Euro 2016 : les fans-zones,
qu'est-ce que c'est ?

A moins de cent jours de l’Euro 2016, la question de l’organisation se pose très sérieusement pour le comité français. Des infrastructures concrètes vont voir le jour, dont les fameuses fans-zones. De quoi s’agit-il vraiment et pourquoi leur importance est primordiale dans l’organisation d’un événement de cette ampleur ? 
 

Un but : Assurer une fête en toute sécurité
 

Les fans-zones sont déployées dans chaque ville hôte de matchs du tournoi. Situées en centre-ville, elles représentent le lieu où les supporters se rejoignent pour voir le match sur écran géant, manger, boire entre partisans d’une même nation. Cette zone, se trouvant souvent sur une grande place de la ville en question doit être en accès gratuit. Elle est d’importance pour les supporters donc, mais également pour les habitants de la ville concernée, qui doivent pouvoir continuer à mener une vie normale malgré l’afflux de dizaines de milliers de fans. 

De plus, ces fans-zones assurent une fonction sécuritaire, de deux points de vue. Tout d’abord, elles rassemblent les supporters, les encadrent et limitent donc un potentiel risque de violences entre supporters. Peu souhaitable mais malheureusement craintes, d’éventuelles bagarres de hooligans sont à redouter. Ces fans-zones ont le mérite de limiter drastiquement ce risque. D’autre part, la menace terroriste, exacerbée depuis le 13 novembre dernier, est limitée grâce à ces lieux. L’accès est filtré et les supporters ne sont pas épars, aux quatre coins de la ville, représentant des cibles faciles. C’est ce dernier point qui effraie légitimement les mairies concernées. 


Une crainte : le risque terroriste
 

Les derniers attentats ont en effet contraint les organisateurs à élever le niveau de sécurité des fans-zones. Elles seront entièrement closes, il y aura une palpation sérieuse à l’entrée, il sera interdit d’y amener tout sac à l’intérieur, des caméras et des gardiens de sociétés privées seront sur place. Tout cela a un coût, qui n’était pas forcément prévu dans les budgets initiaux. Cela remet les prévisions en cause, comme à Saint-Denis0 « Nous envisagions de faire la fan-zone en plein centre-ville, en face de la Basilique. A la suite des attentats nous avons dû y renoncer : cela aurait nécessité le blocage de tout le centre-ville. La police demandait aussi des contrôles des habitants des immeubles voisins, afin de vérifier qu’il n’y avait pas d’individus fichés » déclare ainsi Fabienne Soulas, adjointe au maire de Saint-Denis. 

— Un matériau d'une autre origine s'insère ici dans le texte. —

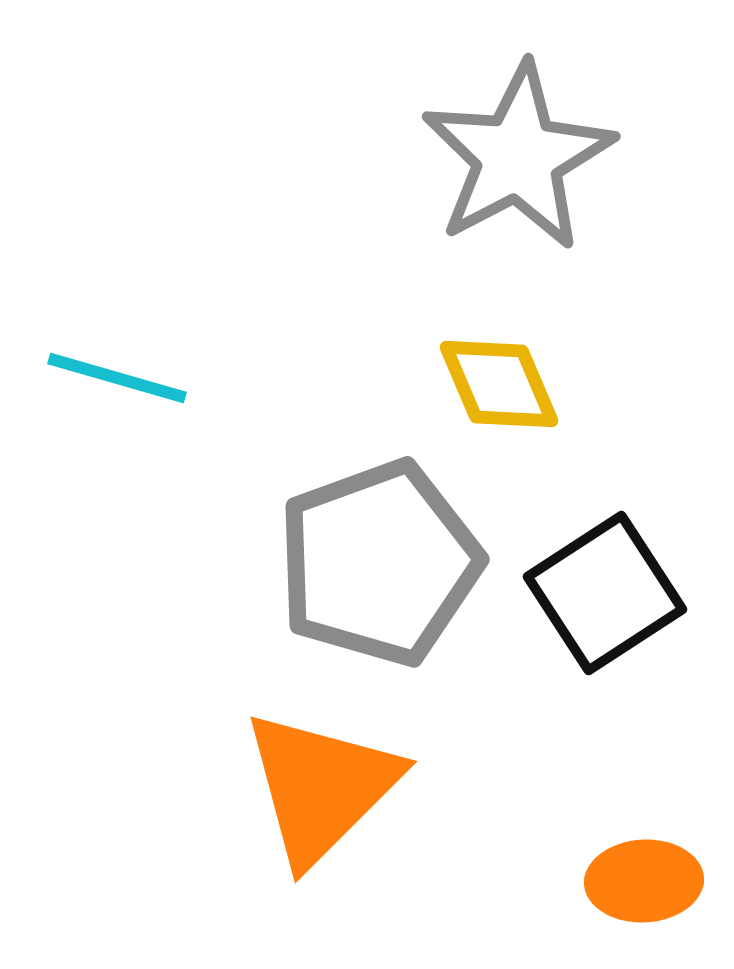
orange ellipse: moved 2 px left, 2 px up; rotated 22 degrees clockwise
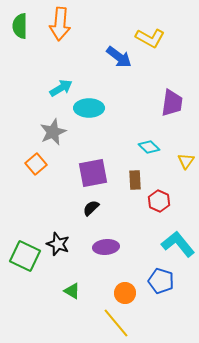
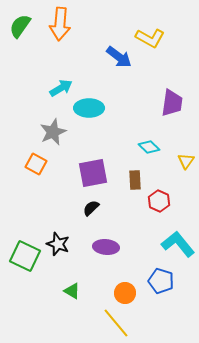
green semicircle: rotated 35 degrees clockwise
orange square: rotated 20 degrees counterclockwise
purple ellipse: rotated 10 degrees clockwise
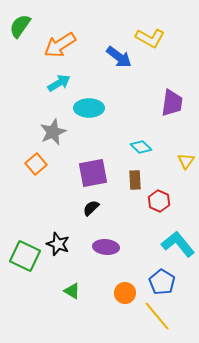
orange arrow: moved 21 px down; rotated 52 degrees clockwise
cyan arrow: moved 2 px left, 5 px up
cyan diamond: moved 8 px left
orange square: rotated 20 degrees clockwise
blue pentagon: moved 1 px right, 1 px down; rotated 15 degrees clockwise
yellow line: moved 41 px right, 7 px up
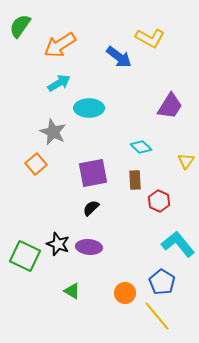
purple trapezoid: moved 2 px left, 3 px down; rotated 24 degrees clockwise
gray star: rotated 24 degrees counterclockwise
purple ellipse: moved 17 px left
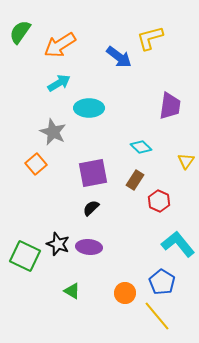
green semicircle: moved 6 px down
yellow L-shape: rotated 136 degrees clockwise
purple trapezoid: rotated 24 degrees counterclockwise
brown rectangle: rotated 36 degrees clockwise
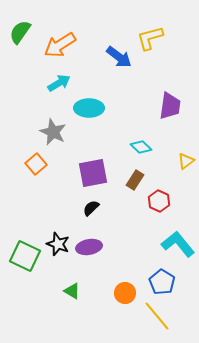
yellow triangle: rotated 18 degrees clockwise
purple ellipse: rotated 15 degrees counterclockwise
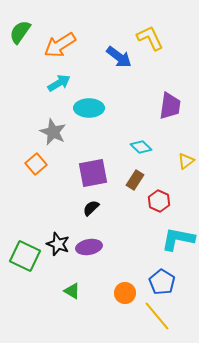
yellow L-shape: rotated 80 degrees clockwise
cyan L-shape: moved 5 px up; rotated 40 degrees counterclockwise
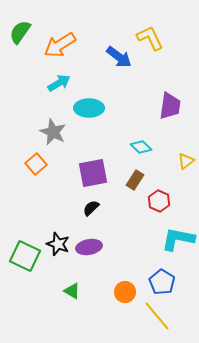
orange circle: moved 1 px up
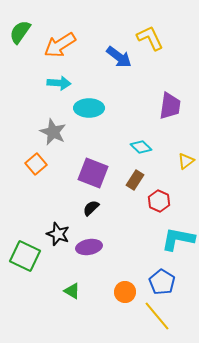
cyan arrow: rotated 35 degrees clockwise
purple square: rotated 32 degrees clockwise
black star: moved 10 px up
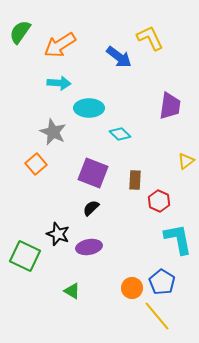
cyan diamond: moved 21 px left, 13 px up
brown rectangle: rotated 30 degrees counterclockwise
cyan L-shape: rotated 68 degrees clockwise
orange circle: moved 7 px right, 4 px up
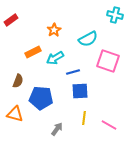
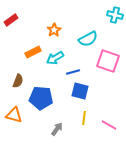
blue square: rotated 18 degrees clockwise
orange triangle: moved 1 px left, 1 px down
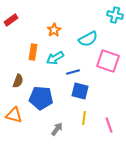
orange rectangle: rotated 56 degrees counterclockwise
pink line: rotated 42 degrees clockwise
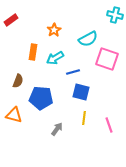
pink square: moved 1 px left, 2 px up
blue square: moved 1 px right, 1 px down
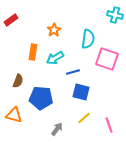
cyan semicircle: rotated 54 degrees counterclockwise
yellow line: rotated 40 degrees clockwise
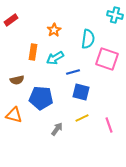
brown semicircle: moved 1 px left, 1 px up; rotated 56 degrees clockwise
yellow line: moved 2 px left; rotated 16 degrees clockwise
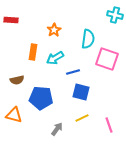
red rectangle: rotated 40 degrees clockwise
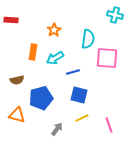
pink square: moved 1 px up; rotated 15 degrees counterclockwise
blue square: moved 2 px left, 3 px down
blue pentagon: rotated 20 degrees counterclockwise
orange triangle: moved 3 px right
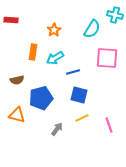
cyan semicircle: moved 4 px right, 10 px up; rotated 24 degrees clockwise
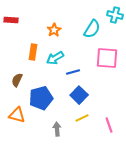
brown semicircle: rotated 128 degrees clockwise
blue square: rotated 30 degrees clockwise
gray arrow: rotated 40 degrees counterclockwise
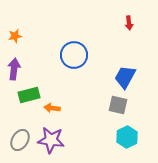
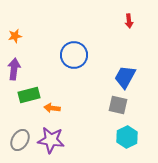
red arrow: moved 2 px up
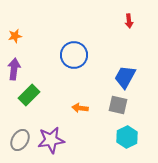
green rectangle: rotated 30 degrees counterclockwise
orange arrow: moved 28 px right
purple star: rotated 16 degrees counterclockwise
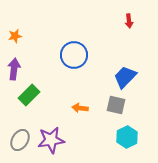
blue trapezoid: rotated 15 degrees clockwise
gray square: moved 2 px left
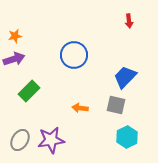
purple arrow: moved 10 px up; rotated 65 degrees clockwise
green rectangle: moved 4 px up
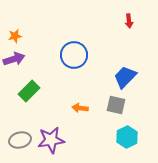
gray ellipse: rotated 45 degrees clockwise
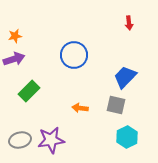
red arrow: moved 2 px down
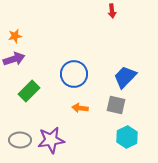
red arrow: moved 17 px left, 12 px up
blue circle: moved 19 px down
gray ellipse: rotated 15 degrees clockwise
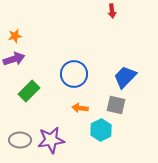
cyan hexagon: moved 26 px left, 7 px up
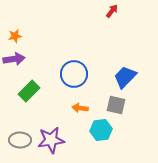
red arrow: rotated 136 degrees counterclockwise
purple arrow: rotated 10 degrees clockwise
cyan hexagon: rotated 20 degrees clockwise
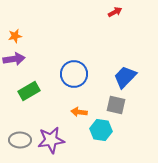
red arrow: moved 3 px right, 1 px down; rotated 24 degrees clockwise
green rectangle: rotated 15 degrees clockwise
orange arrow: moved 1 px left, 4 px down
cyan hexagon: rotated 15 degrees clockwise
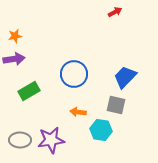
orange arrow: moved 1 px left
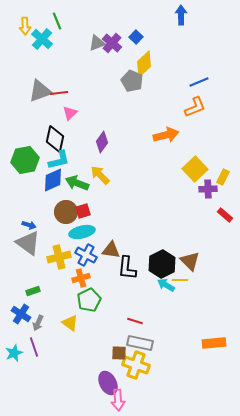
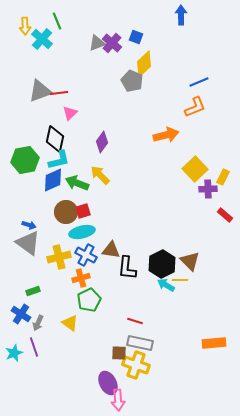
blue square at (136, 37): rotated 24 degrees counterclockwise
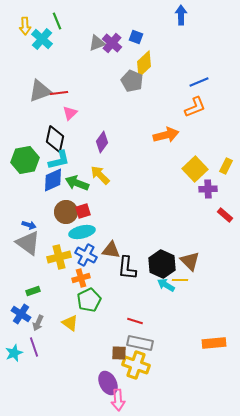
yellow rectangle at (223, 177): moved 3 px right, 11 px up
black hexagon at (162, 264): rotated 8 degrees counterclockwise
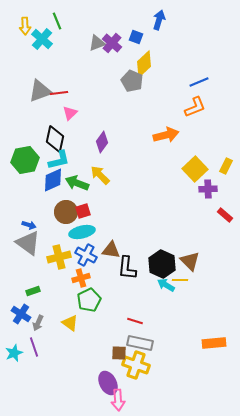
blue arrow at (181, 15): moved 22 px left, 5 px down; rotated 18 degrees clockwise
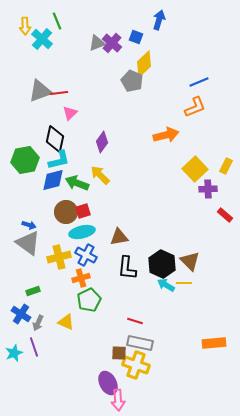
blue diamond at (53, 180): rotated 10 degrees clockwise
brown triangle at (111, 250): moved 8 px right, 13 px up; rotated 18 degrees counterclockwise
yellow line at (180, 280): moved 4 px right, 3 px down
yellow triangle at (70, 323): moved 4 px left, 1 px up; rotated 12 degrees counterclockwise
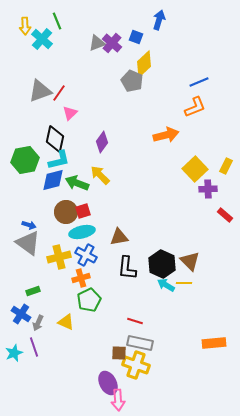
red line at (59, 93): rotated 48 degrees counterclockwise
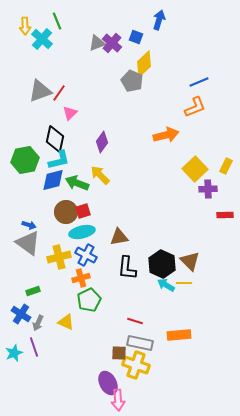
red rectangle at (225, 215): rotated 42 degrees counterclockwise
orange rectangle at (214, 343): moved 35 px left, 8 px up
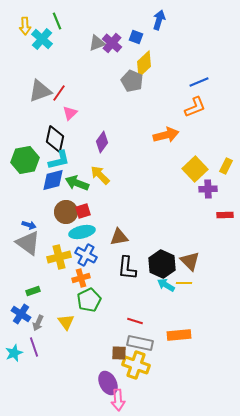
yellow triangle at (66, 322): rotated 30 degrees clockwise
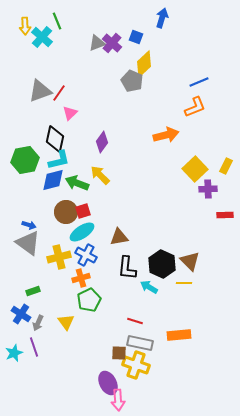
blue arrow at (159, 20): moved 3 px right, 2 px up
cyan cross at (42, 39): moved 2 px up
cyan ellipse at (82, 232): rotated 20 degrees counterclockwise
cyan arrow at (166, 285): moved 17 px left, 2 px down
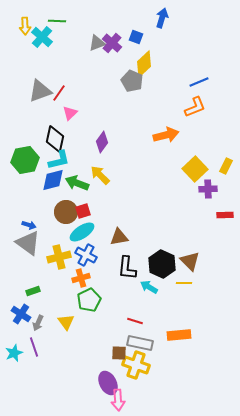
green line at (57, 21): rotated 66 degrees counterclockwise
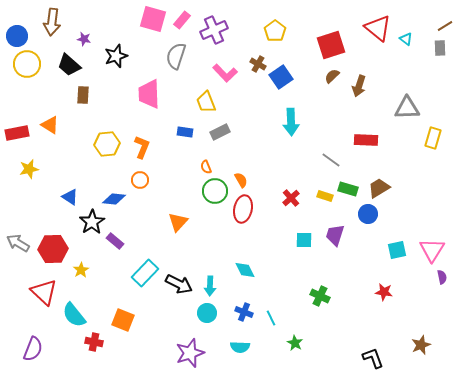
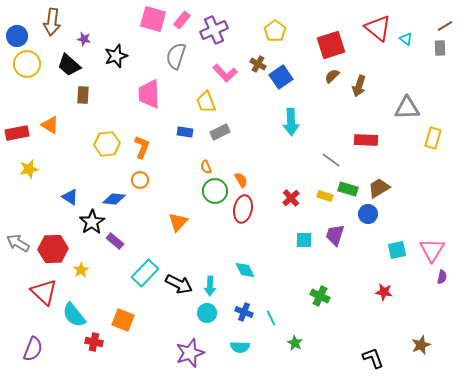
purple semicircle at (442, 277): rotated 24 degrees clockwise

D’autres villes, comme Saint-Etienne, n’apprécient pas du tout les surcoûts imposés et demandent purement et simplement à l’UEFA le remboursement de ces dépenses liées à la sécurité. Toulouse se montre également réticent à l’idée de ces nouvelles mesures. L’enjeu est de taille : les fans-zones doivent accueillir un nombre de supporters impressionnant : 120 000 personnes à Paris sur le Champ de Mars, 80 000 à Marseille au Prado, 60 000 à Bordeaux, 25 000 à Lyon ou encore 10 000  à Nice, pour les villes les plus importantes.